Stored data:
>>>

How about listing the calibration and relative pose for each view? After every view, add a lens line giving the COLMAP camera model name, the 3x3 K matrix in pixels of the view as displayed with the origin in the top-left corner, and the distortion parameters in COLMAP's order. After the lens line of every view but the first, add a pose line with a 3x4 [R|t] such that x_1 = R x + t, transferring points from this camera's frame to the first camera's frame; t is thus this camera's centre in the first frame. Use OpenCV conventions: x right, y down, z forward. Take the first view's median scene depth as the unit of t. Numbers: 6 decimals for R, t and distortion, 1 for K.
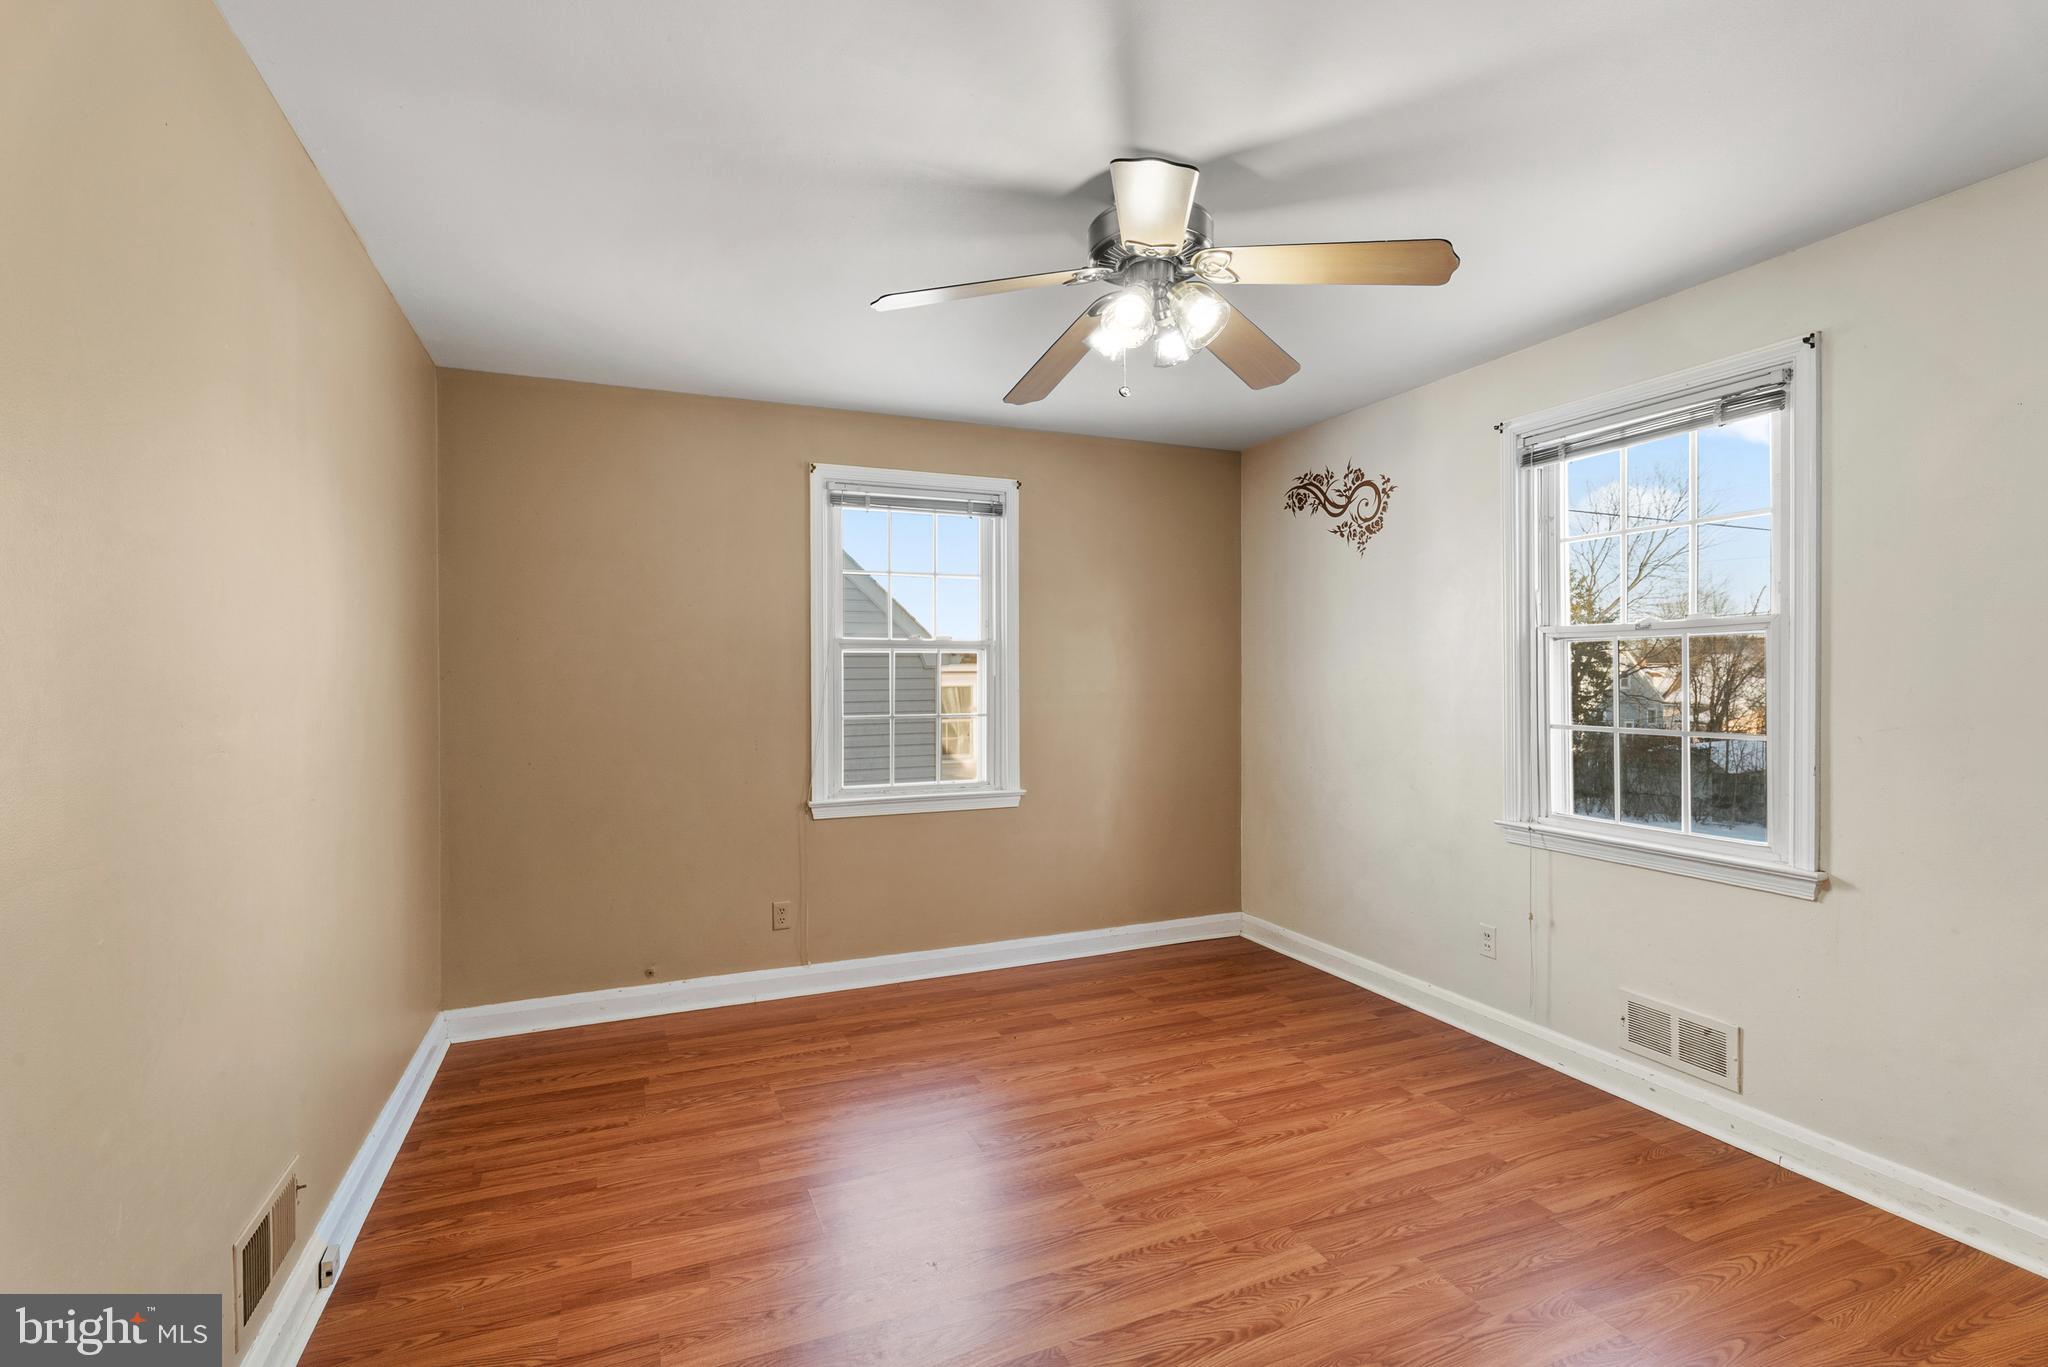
lens RADIAL K [[906.8, 0, 1026.0], [0, 906.8, 686.1], [0, 0, 1]] dist [-0.009679, -0.000258]
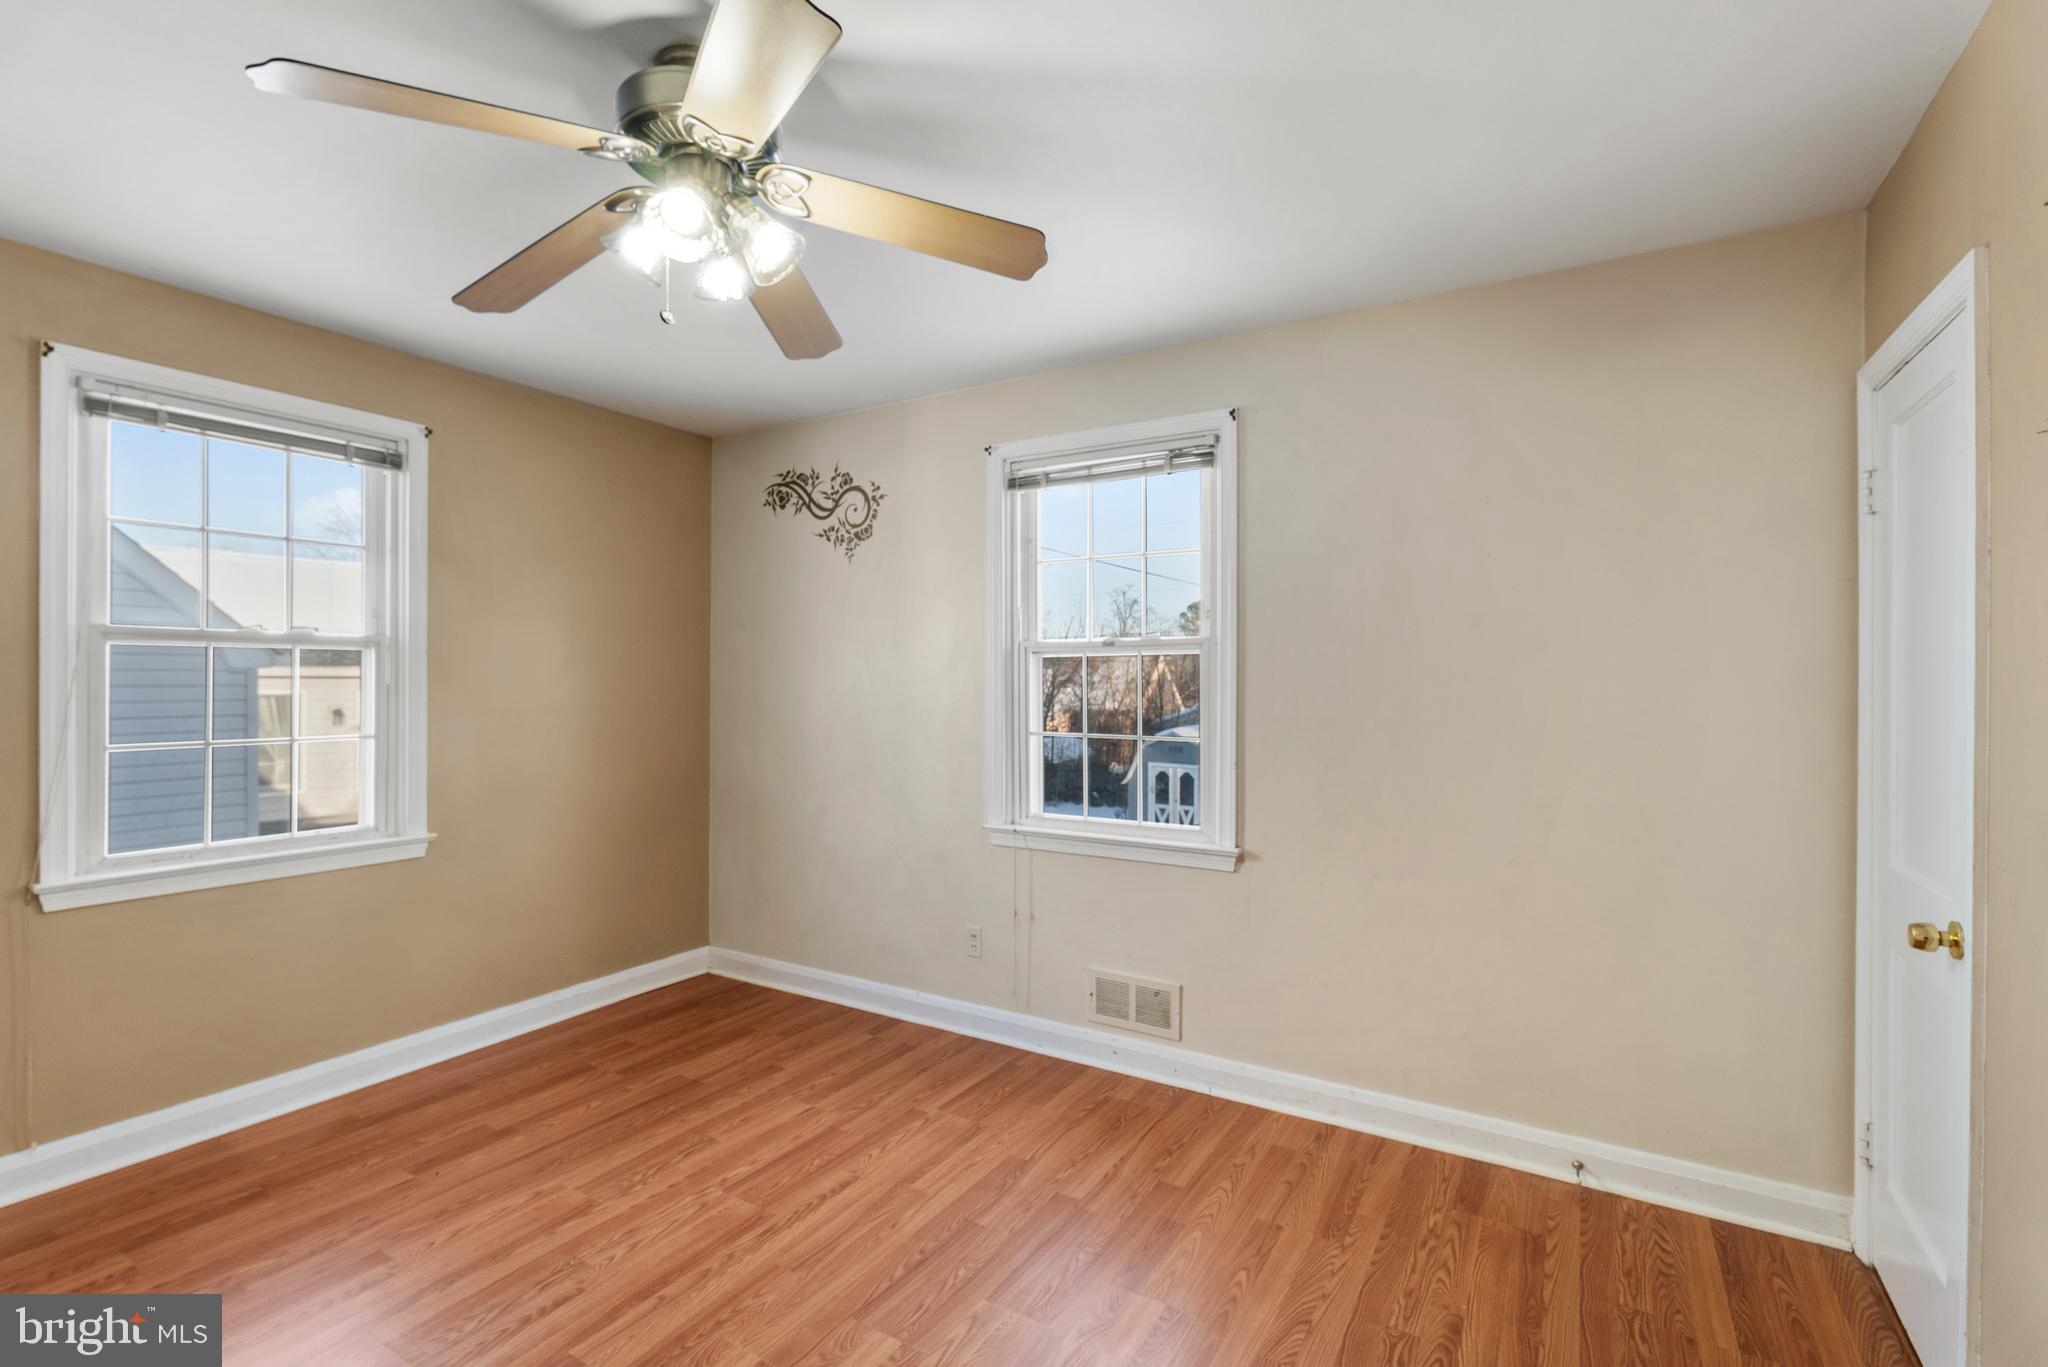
lens RADIAL K [[906.8, 0, 1026.0], [0, 906.8, 686.1], [0, 0, 1]] dist [-0.009679, -0.000258]
pose [[0.810634, 0.004017, 0.585539, -0.061016], [0.001489, 0.999959, -0.008922, -0.002587], [-0.585551, 0.008104, 0.810595, 0.134190]]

<<<

Work to be completed: All of the material above is to be retyped verbatim, with its pictures omitted.

Answer for this exercise:
How about listing the calibration and relative pose for each view? After every view, add a lens line giving the COLMAP camera model name, the 3x3 K matrix in pixels of the view as displayed with the origin in the top-left corner, and the distortion parameters in COLMAP's order. After the lens line of every view but the first, add a pose line with a 3x4 [R|t] such that x_1 = R x + t, transferring points from this camera's frame to the first camera's frame; t is thus this camera's centre in the first frame. Use OpenCV conventions: x right, y down, z forward. Take the first view's median scene depth as the unit of t. Numbers: 6 decimals for R, t and distortion, 1 for K.
lens RADIAL K [[906.8, 0, 1026.0], [0, 906.8, 686.1], [0, 0, 1]] dist [-0.009679, -0.000258]
lens RADIAL K [[906.8, 0, 1026.0], [0, 906.8, 686.1], [0, 0, 1]] dist [-0.009679, -0.000258]
pose [[0.810634, 0.004017, 0.585539, -0.061016], [0.001489, 0.999959, -0.008922, -0.002587], [-0.585551, 0.008104, 0.810595, 0.134190]]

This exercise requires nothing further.